Era la década del 70, y ya para ese entonces se comenzaban a popularizar las escuelas de paracaidismo. Constituían aún un esnobismo, muy caro por cierto. De todos modos Martin tomó la decisión. Por supuesto lo hizo a escondidas de todos, también de Pauline. Simplemente le hizo saber que “algo grande estaba por venir”. La joven no entendió exactamente a qué se refería, pero pensó –¿esperó?– que Martin se decidiría a hacerle una propuesta amorosa. El desenlace que tuvo la historia no se lo imaginaba.

 

Martin lo sabía, lo supo siempre desde el primer momento. Simplemente estaba esperando la ocasión oportuna. ¡Y la ocasión había llegado!

 

Con unos ahorros secretos que tenía, disimulando muy bien toda la operación, comenzó a tomar sus cursos de paracaidismo. Asistía los sábados por la tarde, y armó todo de tal manera que no levantó ninguna sospecha en su familia. Tampoco a Pauline le comentó palabra del asunto.

 

Luego de un par de meses de entrenamientos, llegó el momento del primer salto. Llevaba los dos equipos, el principal y el de emergencia.
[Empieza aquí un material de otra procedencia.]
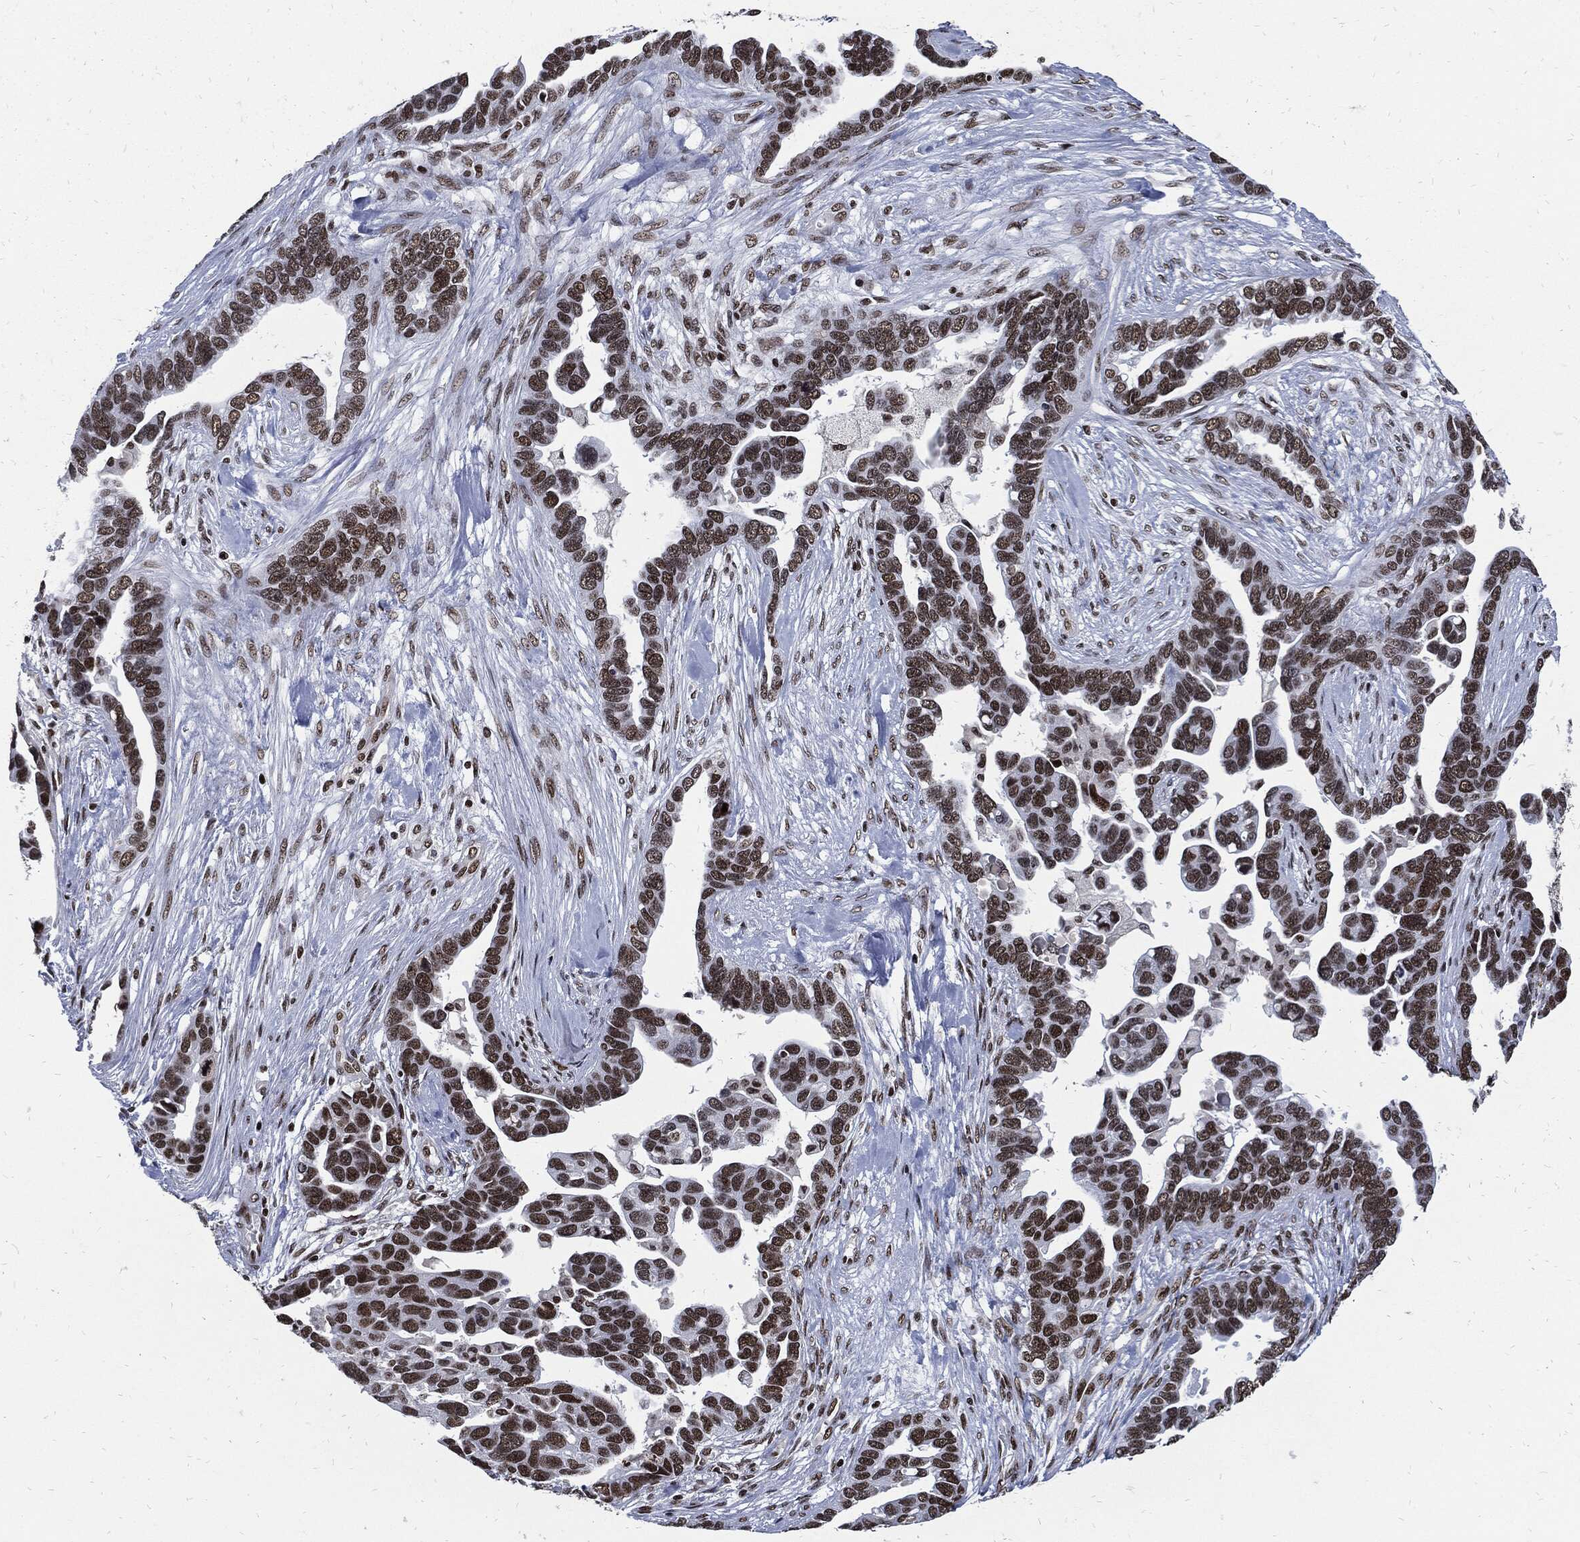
{"staining": {"intensity": "strong", "quantity": ">75%", "location": "nuclear"}, "tissue": "ovarian cancer", "cell_type": "Tumor cells", "image_type": "cancer", "snomed": [{"axis": "morphology", "description": "Cystadenocarcinoma, serous, NOS"}, {"axis": "topography", "description": "Ovary"}], "caption": "A high amount of strong nuclear expression is seen in approximately >75% of tumor cells in serous cystadenocarcinoma (ovarian) tissue. (brown staining indicates protein expression, while blue staining denotes nuclei).", "gene": "TERF2", "patient": {"sex": "female", "age": 54}}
Su instructor era sumamente puntilloso con cada detalle, y si algo no hubiera funcionado, sin dudas no le hubiera permitido abordar el avión. Por tanto, fue más que obvio que la decisión fue de Martin. No fue un error.

 

Con el ritmo cardíaco acelerado, sudando frío, saltó en tercer lugar, luego de dos jovencitos muy intrépidos. Él era apodado “el abuelo” en el grupo de los jóvenes paracaidistas. Eso no le preocupaba; por el contrario, le llenaba de orgullo. Ya en el avión, mientras llegaban a la altura propicia para el salto, se atrevió a comunicarlo a sus acompañantes: saltaba como parte de una promesa que se había hecho con su, por ahora, amante secreta, una jovencita de 22 años con quien, luego de esta primera experiencia en el paracaídas, se iría a vivir. La noticia dejó sorprendidos a todos. Recibió varias felicitaciones. “¡Viejo astuto!”, “¡Te envidiamos, viejo zorro!”, “¡Eres de los nuestros!”, fueron algunas de las palabras –ferozmente machistas– que recibió como aliento, como premio, como gesto de admiración.

 

Martin lo sabía, lo sabía desde el momento en que decidió tomar el curso, desde la primera clase. No se le olvidaba un solo detalle de las explicaciones, minucioso como era para todo. Si ninguno de los dos paracaídas se abrió, sin dudas no fue por accidente. Él lo sabía y lo tenía fatalmente calculado. Dijo luego el instructor que le comenzó acompañando en la caída, que tenía una cara de satisfacción cuando iba por el aire que le asustó: “no era una cara de humano. Parecía un ángel de esos que se ven en las iglesias, gozoso, pleno”, comentó aún impresionado por lo acontecido.

 

Nunca pudo demostrarse que fuera suicidio. No dejó carta alguna ni indicio que así lo permitiera pensar. Pero hubo un dato muy significativo: no fue Berta, su hija, la que finalmente se convirtió en religiosa. Fue Pauline.

 

En el diario personal que se pudo rescatar luego del incendio que consumió el convento, y del que Pauline –bautizada Sor Rita para su vida religiosa– pudo escapar milagrosamente, años después tuve la ocasión de leer que ella, aun siendo una laica, había escrito antes del fatídico salto: “quizá ya llegó el momento y se me declare. Si no, lo haré yo”.